Software for Advanced Data Analytics in the Process Industry
With Seeq, you and your team can quickly investigate and share insights from industrial data sources to improve production outcomes.
Seeq easily and in real-time connects to data from OSIsoft PI, Rockwell Factory Talk Historian, Wonderware-Aveva, Honeywell PHD, GE Proficy, Yokogawa Exaquantum, and other data historians, as well as relational data from SQL Server, Oracle, and MySQL. Its purpose is to identify key information and develop advanced models (predictive algorithms, machine learning, etc.) to drive continuous improvement in productivity, quality, availability, sustainability, and other key performance indicators. Once connected to data sources, the developed models are applied, even to incoming data.
Seeq is being applied in process industries (mining, oil, gas, cement, chemicals, pulp and paper, energy, etc.) as well as manufacturing (pharmaceuticals, food and beverages, consumer goods, etc.) to implement advanced analytical models for conveyors, pumps, motors, crushers, mills, flotation cells, heat exchangers, furnaces, reactors, dump trucks, shovels, and all kinds of equipment with high operating costs, for advanced maintenance and process analytics. It’s used to predict equipment failure, batch quality, energy optimization, emissions indicators, input optimization, and more.
The Seeq Architecture
Seeq’s first distinguishing feature is the Seeq Cortex, where connectors reside, designed in collaboration with leading data storage or historian tool manufacturers. It doesn’t matter if your industrial data is stored in one or several historians and is distributed across different operational units or plants. It doesn’t matter if you want to cross-reference contextual data in Relational Databases such as ERP, maintenance management software, or quality management software. It doesn’t matter if you’ve started a cloud migration process and have process or business data there.
Seeq has connectors that allow access to all that data, in real-time, even the data that’s arriving from the process minute by minute. Once the data is available, Seeq’s applications can start generating value from your data.
Seeq has three applications for model development and visualization:
Workbench: Designed for diagnostic, descriptive, and predictive analysis with real-time connected process data. It offers a range of point-and-click tools and formulas (similar to Excel) for data cleansing, contextualization, visualization, data alignment, diagnosis, machine learning, monitoring, trending, pattern recognition, scatter plots, etc.

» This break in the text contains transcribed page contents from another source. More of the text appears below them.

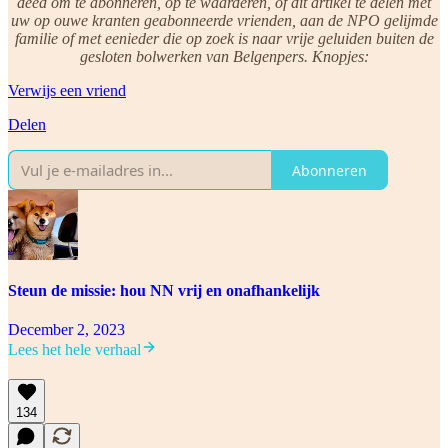
deed om te abonneren, op te waarderen, of dit artikel te delen met
uw op ouwe kranten geabonneerde vrienden, aan de NPO gelijmde
familie of met eenieder die op zoek is naar vrije geluiden buiten de
gesloten bolwerken van Belgenpers. Knopjes:
Verwijs een vriend
Delen
Abonneren
Steun de missie: hou NN vrij en onafhankelijk
December 2, 2023
Lees het hele verhaal
134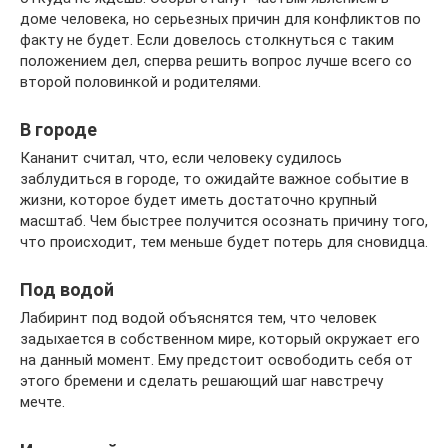
доме человека, но серьезных причин для конфликтов по
факту не будет. Если довелось столкнуться с таким
положением дел, сперва решить вопрос лучше всего со
второй половинкой и родителями.
В городе
Кананит считал, что, если человеку судилось
заблудиться в городе, то ожидайте важное событие в
жизни, которое будет иметь достаточно крупный
масштаб. Чем быстрее получится осознать причину того,
что происходит, тем меньше будет потерь для сновидца.
Под водой
Лабиринт под водой объяснятся тем, что человек
задыхается в собственном мире, который окружает его
на данный момент. Ему предстоит освободить себя от
этого бремени и сделать решающий шаг навстречу
мечте.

Workbench connects to data through Seeq Cortex, and you can also import data in CSV format and export analyses to Excel and OData for applications like PowerBI or Tableau.
Data Lab: A space for developing advanced analytics, a Jupiter Notebook for secure and encrypted Python and R programming connected to your data. In this space, ‘the sky’s the limit.’ You can install and use any Python library such as Numpy, Pandas, Tensorflow, etc. It also features Seeq’s Python library, SPy (Seeq for Python), facilitating connection between Seeq applications, use of formulas, and automatic algorithm execution.

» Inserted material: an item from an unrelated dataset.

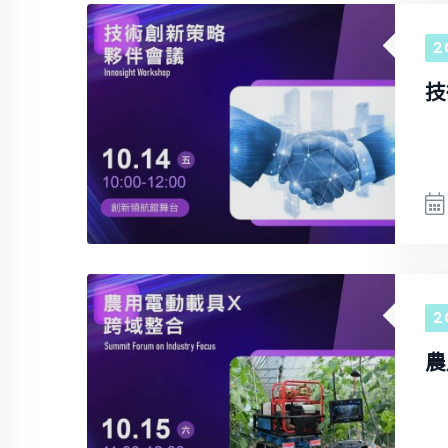
2
技
2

Any development in Data Lab can be shared and exported to Workbench or Organizer to facilitate the visualization and presentation of results.
Organizer: Is the default application for presenting results. It allows you to present the Dashboards, models, KPIs, and charts from Data Lab in static formats (for recurring PDF reports) or updating in real-time (for dashboards).
You can manage permissions to share dashboards with specific users or user groups in either an editing or viewing-only capacity.
Cortex: Seeq Workbench, Organizer, and DataLab connect to data sources through Seeq Cortex. This self-administered application serves as the primary connection to data sources. The configuration of data sources (historians or SQL databases) is indexed and doesn’t copy or edit the data. Connected data sources can be local, cloud-based, or hybrid, and of any type: time series, contextual (SQL), and ad hoc (CSV).